Pakistan’s banking industry has witnessed a series of rapid developments during past few days asMCB Bank showed interest in acquiring NIB Bank, Telenor Group acquired 100 percent shares of Tameer Microfinance Bank and now Summit Bank has shown its interest to acquire majority shareholding in Burj Bank.
According to official notification issued to Pakistan Stock Exchange, the management of Summit Bank has sought a permission from State Bank of Pakistan (SBP) to acquire majority of shareholding of at least 51 percent in Burj Bank.
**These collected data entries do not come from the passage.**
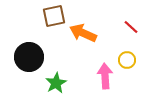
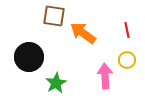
brown square: rotated 20 degrees clockwise
red line: moved 4 px left, 3 px down; rotated 35 degrees clockwise
orange arrow: rotated 12 degrees clockwise
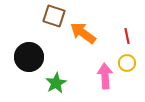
brown square: rotated 10 degrees clockwise
red line: moved 6 px down
yellow circle: moved 3 px down
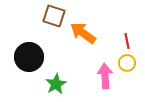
red line: moved 5 px down
green star: moved 1 px down
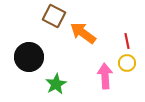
brown square: rotated 10 degrees clockwise
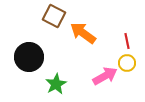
pink arrow: rotated 65 degrees clockwise
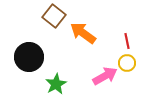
brown square: rotated 10 degrees clockwise
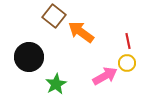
orange arrow: moved 2 px left, 1 px up
red line: moved 1 px right
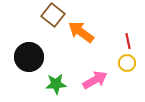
brown square: moved 1 px left, 1 px up
pink arrow: moved 10 px left, 4 px down
green star: rotated 25 degrees clockwise
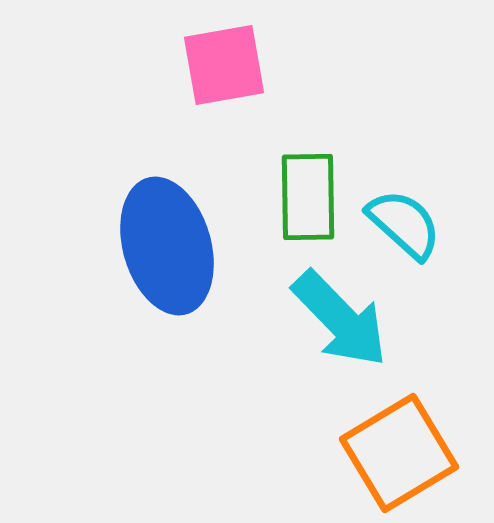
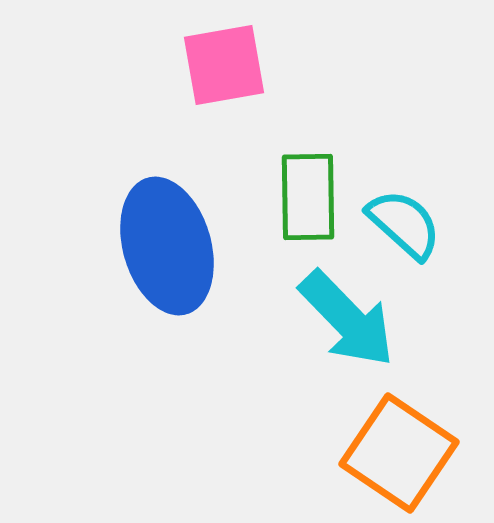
cyan arrow: moved 7 px right
orange square: rotated 25 degrees counterclockwise
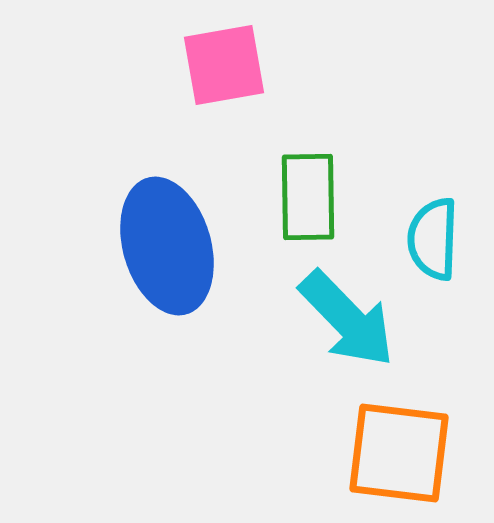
cyan semicircle: moved 29 px right, 15 px down; rotated 130 degrees counterclockwise
orange square: rotated 27 degrees counterclockwise
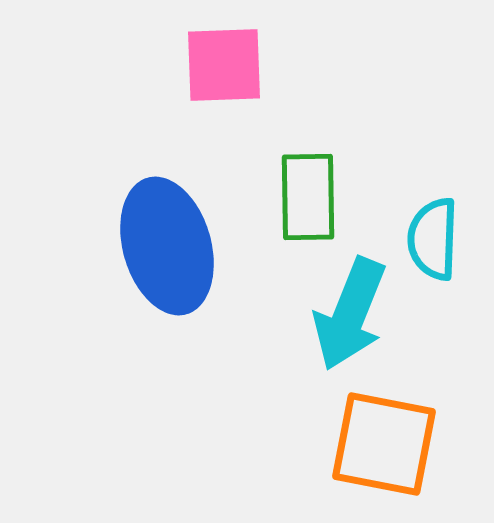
pink square: rotated 8 degrees clockwise
cyan arrow: moved 3 px right, 5 px up; rotated 66 degrees clockwise
orange square: moved 15 px left, 9 px up; rotated 4 degrees clockwise
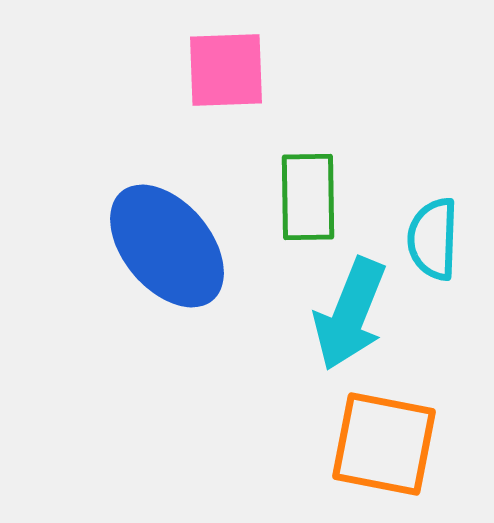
pink square: moved 2 px right, 5 px down
blue ellipse: rotated 24 degrees counterclockwise
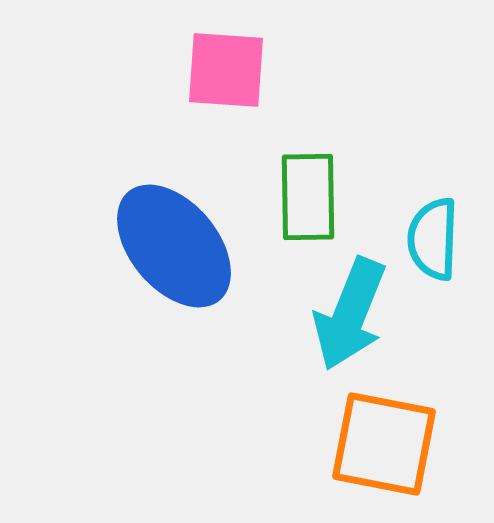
pink square: rotated 6 degrees clockwise
blue ellipse: moved 7 px right
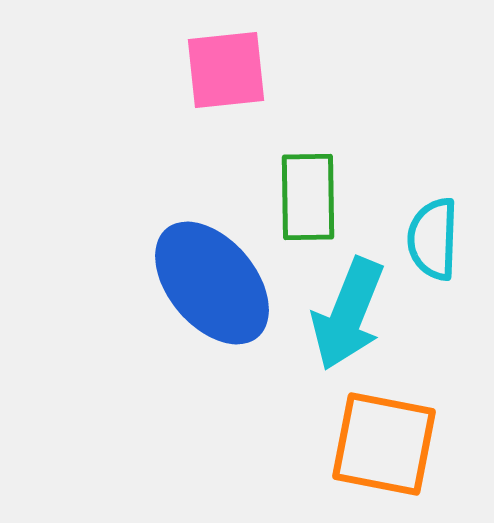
pink square: rotated 10 degrees counterclockwise
blue ellipse: moved 38 px right, 37 px down
cyan arrow: moved 2 px left
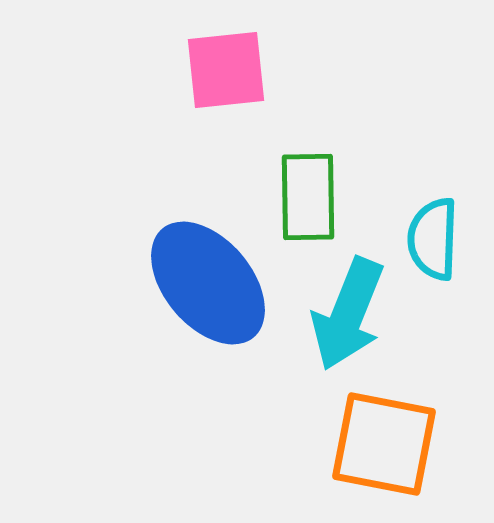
blue ellipse: moved 4 px left
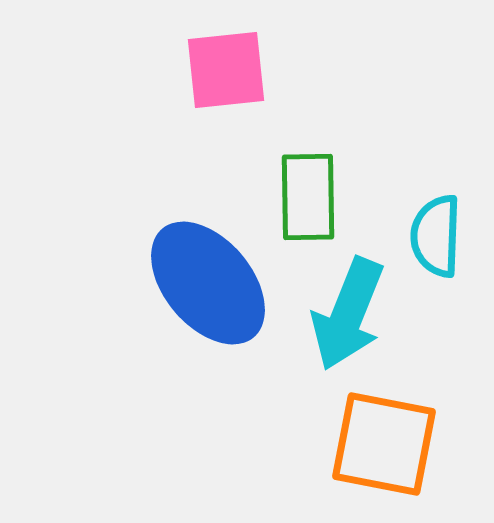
cyan semicircle: moved 3 px right, 3 px up
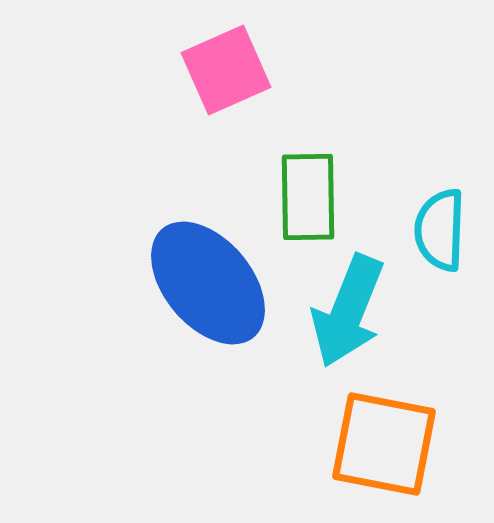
pink square: rotated 18 degrees counterclockwise
cyan semicircle: moved 4 px right, 6 px up
cyan arrow: moved 3 px up
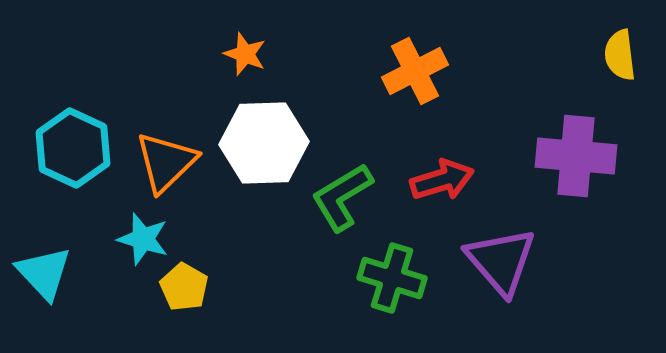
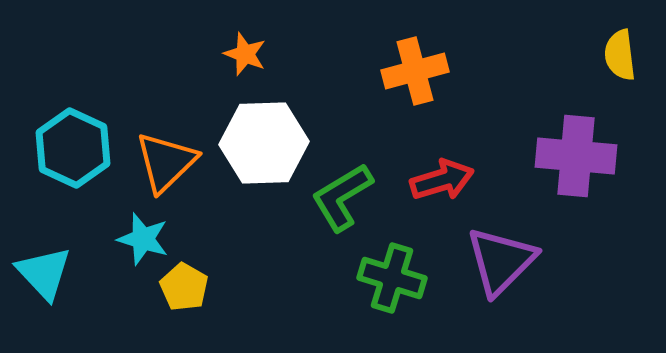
orange cross: rotated 12 degrees clockwise
purple triangle: rotated 26 degrees clockwise
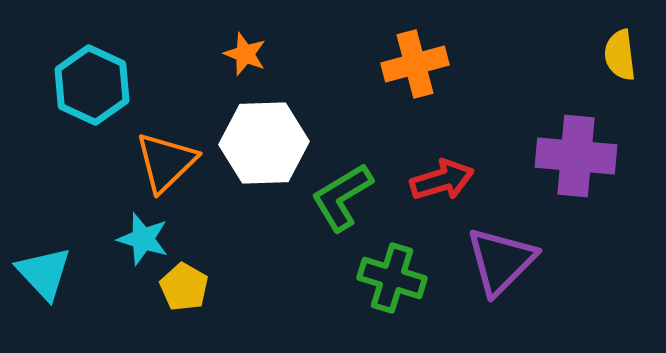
orange cross: moved 7 px up
cyan hexagon: moved 19 px right, 63 px up
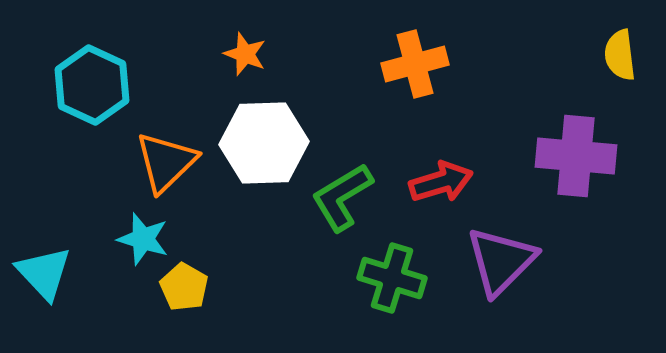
red arrow: moved 1 px left, 2 px down
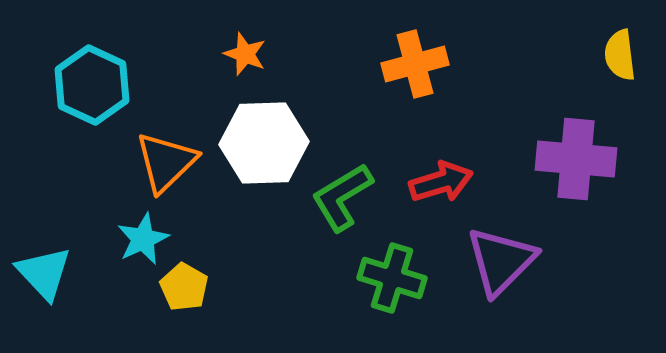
purple cross: moved 3 px down
cyan star: rotated 30 degrees clockwise
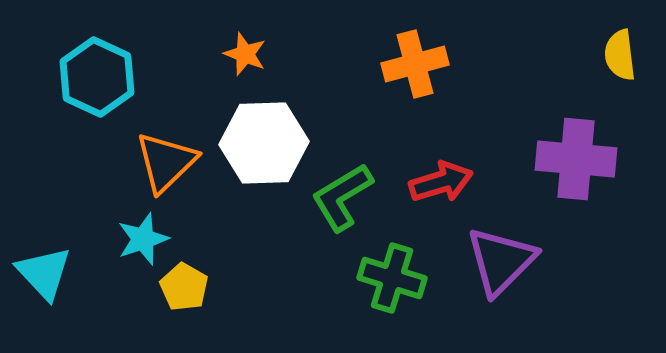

The Summit Bank’s management informed its shareholders that it showed its interest in the share purchase deal with Burj Bank, a full-fledged Islamic Bank.
Burj Bank has already entered in talks with the management of Summit Bank although central bank will give green signal to the managements of two banks to formally proceed on this.
It is pertinent to mention here that Burj Bank received a proposal from Bank of Khyber in February 2016, before Summit Bank, which also sought permission of State Bank of Pakistan for due diligence of Islamic Bank.
According to Burj Bank’s plan that’s mentioned in its financial report, bank’s management has engaged with multiple investors, interested to invest in the capital of the Bank.
Accordingly, the existing shareholders of the Burj Bank (consisting of 71.80% shareholding in the Bank) are working on the proposal with one of the potential investors to allow them to inject fresh capital in the Bank so as to acquire 51% or more shareholding in the Bank to comply with the minimum capital requirement of Rs 10 billion as stipulated by the SBP.
Last year in 2015, Burj Bank received a proposal from National Bank of Pakistan which conducted its due diligence with the permission of banking regulator but the managements of two banks could not seal any deal on sale and purchase of shares.
In 2014, Burj Bank also received an investment proposal from MCB Bank for purchase of its 55 percent shares but that deal also got stuck due to failure of negotiation between the management of the two banks.
It seems the management of Burj Bank is buying time from the central bank to meet minimum reserve levels and has received extensions from SBP multiple times since 2013.
The SBP has allowed the Bank an extension in meeting the MCR of Rs. 10 billion till September-end 2015 and to maintain the CAR at 23% till such time. But the bank is still on the way as its paid-up capital stands at Rs 5.464 and capital adequacy ratio stands at 18.27 percent by end of September instead of 23 percent.
Besides, Burj Bank has been in the red for past many years as it losses stood at Rs 261 million by the end of third quarter of 2015 which were Rs 379 million in 2014.